Born in Indianapolis, Hall moved to Fort Wayne when she was one year old, and believes the town greatly helped foster her art. “They’ve been a really great community and really accepting of my goofy style,” she said. “I very rarely run into someone who doesn’t like what I do in this area and it has been really encourag­ing.”

Hall received a Bachelor of Arts degree in political science and Slavic languages and litera­ture from Indiana University in Bloomington, Ind. After graduate school, she took a year off when she began painting. While work­ing at a riverside bar, her custom­ers were the inspiration for what her website refers to as her first “anthropomorphic, slack-eyed frogs on a canvas.”

Her part-time hobby quickly grew into a profession. By late 2014, Hall was working as a full-time artist, and now trav­els across the country exhibiting her work in festivals and gallery shows.

She is very engaged in the arts community. She is the website and social media chair for the Fort Wayne Artists Guild, chairperson on the Wunderkam­mer Company Education Com­mittee, a member of Artlink, and a manager of Art This Way.

Hall is also committed to bringing more art into down­town Fort Wayne by working alongside the Fort Wayne Down­town Improvement District. The Program, known as Art This Way, will be similar to mural programs in Nashville, Denver, Cincinnati and abroad. In 2018 alone, this program has brought four new murals to downtown.

Along the way, she had many people who inspired her. “My imaginative spirit is born from the people who encouraged me to dream, to see things differ­ently, and to live fearlessly,” she said. “Every work is influenced by a culmination hundreds of little moments, stories, and extraordi­nary life experiences.”
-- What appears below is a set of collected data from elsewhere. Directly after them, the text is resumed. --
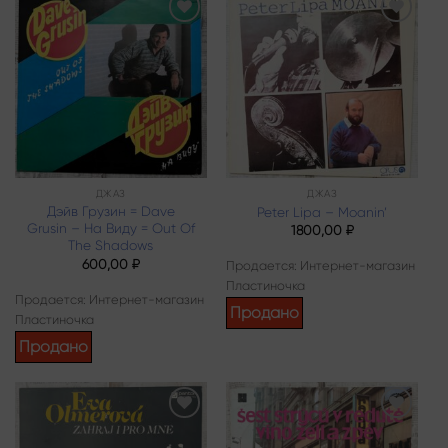
Add to
Add to
wishlist
wishlist
ДЖАЗ
ДЖАЗ
Дэйв Грузин = Dave
Peter Lipa – Moanin’
Grusin – На Виду = Out Of
1800,00
₽
The Shadows
600,00
₽
Продается: Интернет-магазин
Пластиночка
Продается: Интернет-магазин
Продано
Пластиночка
Продано
Add to
Add to
wishlist
wishlist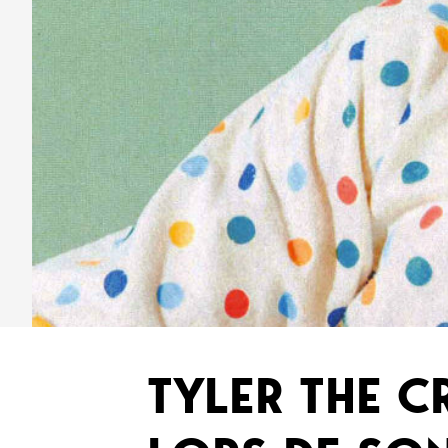
TYLER THE C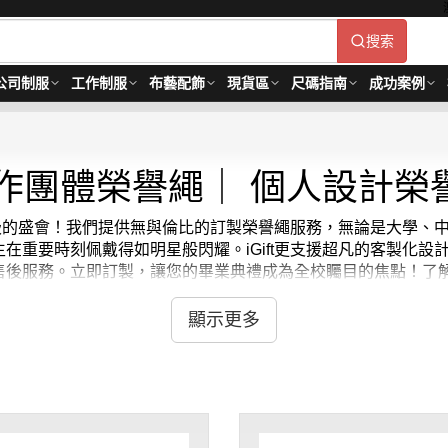
搜索
公司制服
工作制服
布藝配飾
現貨區
尺碼指南
成功案例
作團體榮譽繩｜ 個人設計榮
史詩級的盛會！我們提供無與倫比的訂製榮譽繩服務，無論是大學
重要時刻佩戴得如明星般閃耀。iGift更支援超凡的客製化設計，
後服務。立即訂製，讓您的畢業典禮成為全校矚目的焦點！了解
而定。貨期約需14-21天。
顯示更多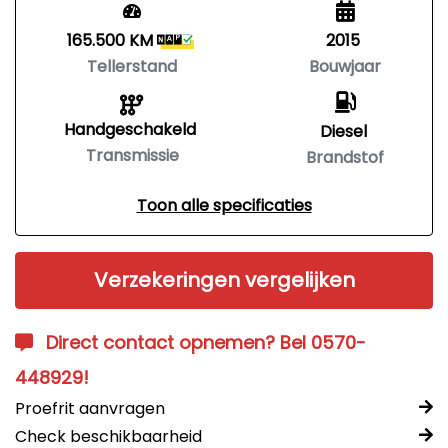
165.500 KM
2015
Tellerstand
Bouwjaar
Handgeschakeld
Diesel
Transmissie
Brandstof
Toon alle specificaties
Verzekeringen vergelijken
Direct contact opnemen? Bel 0570-
448929!
Proefrit aanvragen
Check beschikbaarheid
One of her most fre­quently asked questions is how she is able to come up with different pieces of artwork. “I enjoy shar­ing my colorful and vivid imag­ination, but it is sometimes hard to explain how all the ideas that floated around in my head merged into something like a walrus hav­ing tea,” she said.

Over the years, she has won several awards and recogni­tion that include 2018 Celebrate Downtown Award for Art This Way, 2017 Pearl Street Arts Fes­tival, 2017 Bishop Dwenger High School Alumni Hall of Fame, 2017 3 Place Painting Water Based at Ridgway Rendezvous Art Festival, 2016 2 Place Painting Water Based at Ridgway Rendezvous Art Festi­val, 2015 2 Place in Show at Art on the Riverfront, and 2015 People’s Choice Award at Wunderkammer Company and Three Rivers Festi­val.

She is very thankful for her followers and refers to her journey as “following me down the rabbit hole,” she said. “It is my hope that the viewer is able to fol­low my sometimes fractured and wild creative process, from the first glimpse at a foggy inspiration, to a sketch done in a cafe, and, fi­nally, to a completed large-scale work of art.” Her artwork remains displayed at the Link Gallery in Otho Winger Memorial Hall.